5. When issues regarding safety are blatantly neglected, only garnishes mainstream attention after a catastrophe, everyone overreacts (often generating overused phrases or word associated with the event, such as "structurally deficient" during the Minneapolis bridge collapse) and claims to be "surprised" and touts reform , then the issue dies again without anything being accomplished.
6. ^^^ Seemingly run-on sentences that are conveyed with an unorganized structure.
7. Politicians
#3428740
Lvl 28
When it rains every single fucking day all god damn summer.

Fuck you Canada, this isn't Britain...quit it with the fucking rain already.
#3428741
Lvl 8
I hate it when people chew with their mouths open. Drives me absolutely nuts and I will always say something about it.
#3428742
Lvl 28
Quote:
Originally posted by bargerer

I hate it when people chew with their mouths open. Drives me absolutely nuts and I will always say something about it.


Yeah, that is fucking disgusting..I complete agree.
#3428743
Lvl 37
I fucking hate it when things come out of skin and crawl around and I'm the only one that can see them
#3428744
Lvl 16
I hate that it just started to rain and my sat tv is frozen on the screen with Oprah making a weird and scary face at me and I can't do anything about it.

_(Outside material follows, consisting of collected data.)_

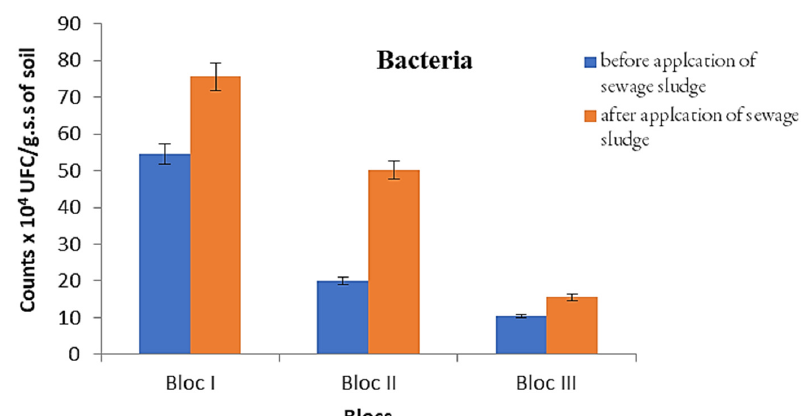
Figure 2. The average total bacterial count of the soil before and after application of Sewage sludge Total fungi count (TFC)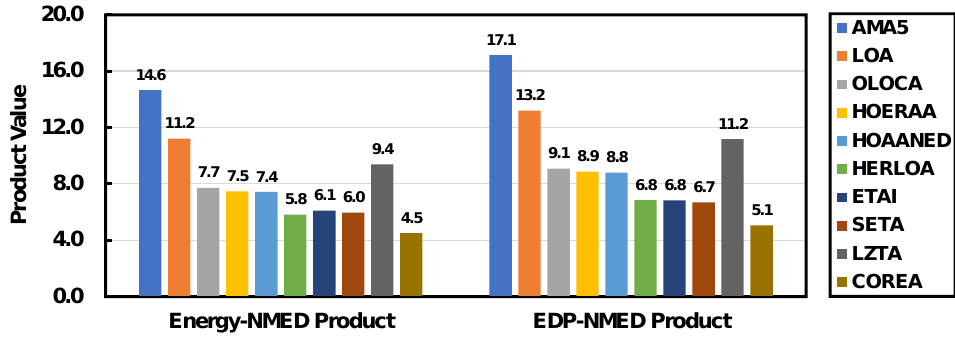
Figure 5. Comparisons of energy-normalized mean error distance (NMED) product and energy-delay product-NMED (EDP-NMED) product of approximate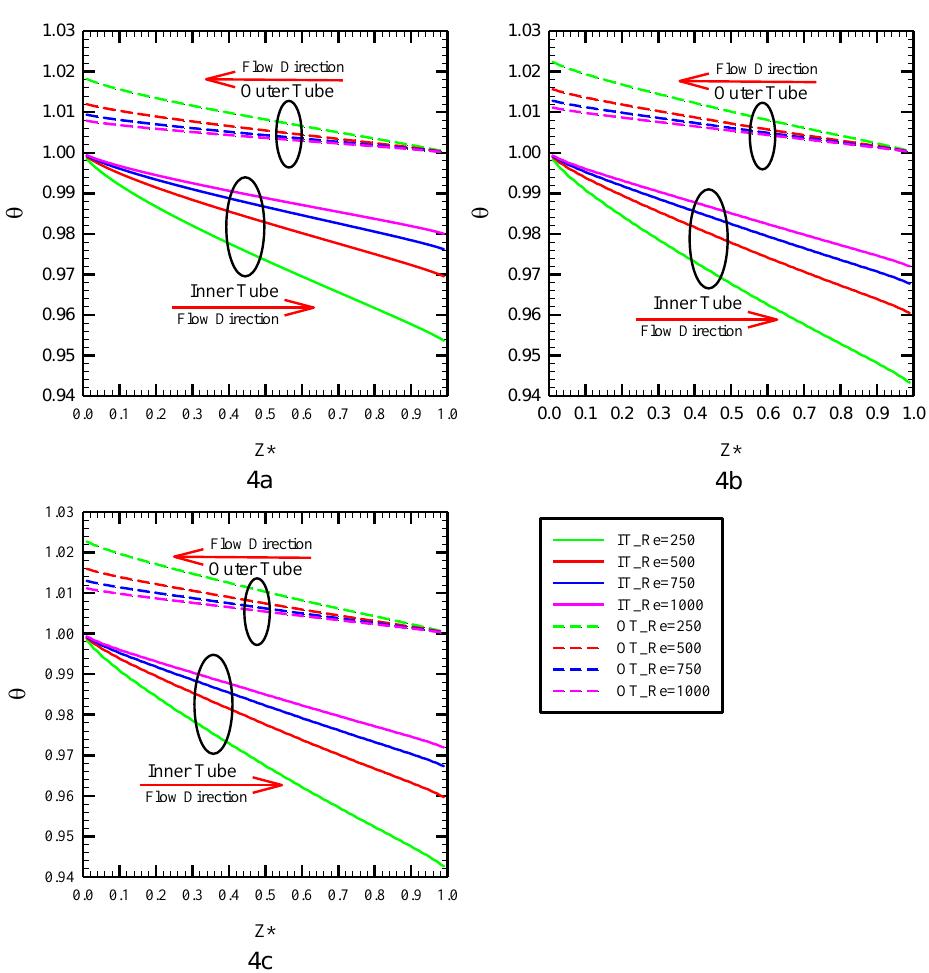
Figure 4. Local bulk temperature distribution along the length of the tube at Reynolds number of 250 for: ( a ) PHE; ( b ) Co-STT; and ( c ) Counter-STT. Nanomaterials 2020 , 10 , x FOR PEER REVIEW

And I also hate that the "Add to watchlist" button is not on the bottom of the page anymore and I halfta scroll aaallll the way back to the top of the page.
#3428745
Lvl 5
I cannot stand the old guys that sit around the mall real early in the morning. When you walk past them they just stare, THEY JUST STARE !!!
Creeps me out.
#3428746
Lvl 20
I can't stand when people use the word MILF. It's so played out and old. It's not clever, humorous or anything else. Damn the term, abolish it.

I also hate that OMG has become a real life term and people will actually say it. Even Kanye West says it in a song. Internet abbreviations should stay on the internet.
#3428747
Lvl 8
Quote:
Originally posted by phantom2323


3. I hate it when people order a big-mac with fries, but will order a diet drink to "compensate" for their poor food choice.


Not everyone is trying to compensate. I am not on a diet and eat crappy food sometimes but I can't drink regular cola because sugary drinks upset my stomach. Otherwise I would prefer the regular. It tastes better.

Also: I can't stand it when people text you the letter "k" instead of OK. Drives me nuts. Are you that lazy?
#3428748
Lvl 28
people drive slow in the left lanes...
#3428749
Lvl 16
.... women (Never saw a guy do this. Not even once) write checks at the grocery store and wait for the total amount before they even start writing.


....we fuck up the earth. Not cool.
#3428750
Lvl 16
Quote:
Originally posted by davey45

...

Also: I can't stand it when people text you the letter "k" instead of OK. Drives me nuts. Are you that lazy?



Yes, I am. Besides I think it looks kewl.